Flash back to the early 1920s, when Chagall is teaching art at the Jewish Boys’ Colony at Malakhova, a home for orphans. There he meets a traumatised boy, Boris Kulbak, and gives him a painting. We soon realise that this boy is Ben’s grandfather-to-be, and Horn’s intentions become clear: to trace both the lineage of the painting and the Ziskind family through three generations — or four, if you count the story in the womb. In fact, Chagall’s studio looks, to Boris, like the inside of a womb — an echoing, and re-echoing image.
There is someone else in the studio: Pinkhas Kahanovitch, a recondite Yiddish writer whose pen name was Der Nister, the “Hidden One”, and lived in the same artists’ colony as Chagall. Der Nister interrupts the exchange between his friend and the student by reciting them one of his mythical stories, which he then hides inside the painting. Yet Boris senses that the man who laughs at him (Chagall) will last, while the one who praises his imagination (Der Nister) will disappear. The boy, like many of Horn’s characters, is a visionary. Years later, Chagall did indeed leave the Soviet Union for the West and become famous, but Der Nister slipped into obscurity before dying in a Soviet prison camp.

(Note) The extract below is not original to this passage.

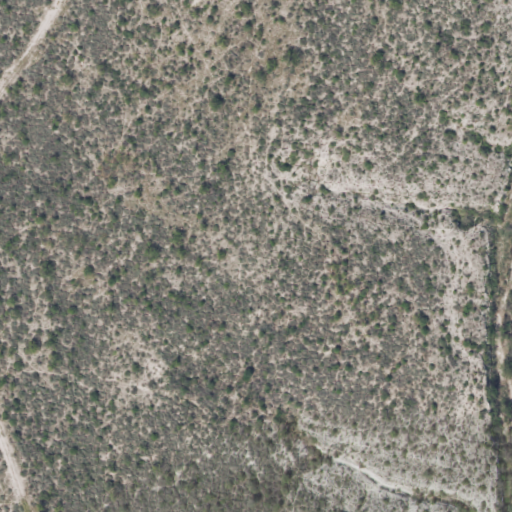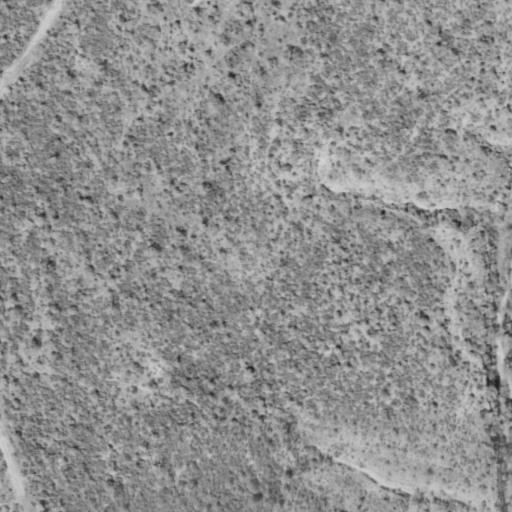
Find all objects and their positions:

As Horn follows the diverging paths of these characters through the decades, she explores the mysterious ways of posterity, creativity and meaning. In these sections, the tone of the book becomes darker, and more interesting. The “best art”, Horn suggests, is not necessarily the one that survives. The works of many talented Yiddish writers who were either murdered by the Nazis or executed by Stalin were deeply buried.
Horn draws on these Yiddish texts in the same way that Ben’s mother, a children’s writer, resurrected them in English. She raises the questions: to whom do stories belong? To whom does originality belong? While Ben tries to determine the painting’s provenance, he falls in love with the woman at the museum investigating the theft. This is just one thread in a tapestry of tales about romantic and familial love, although it’s more flimsy than the others, which are tested by adversity: war, poverty, illness, death. Horn’s prose sallies along with confidence and intensity, sometimes to the point of whimsy, which means that the novel is, by turns, profoundly bleak and fantastically sweet. While the symbolism is often overwrought, her physical descriptions are full of punch. For instance, there are some staggering passages about an unborn baby being torn from a mother’s womb; Ben’s father getting caught in a tiger trap in Vietnam; Sara touching her father’s phantom leg.
The World to Come is the stuff of dreams, enchanting and daring if not always lucid. Although Horn takes on too many major themes to develop them more sufficiently, she has a spiritual and moral intuition that transcends most of her contemporaries. This is no mean feat — especially since she combines it with a flair for fantastical storytelling.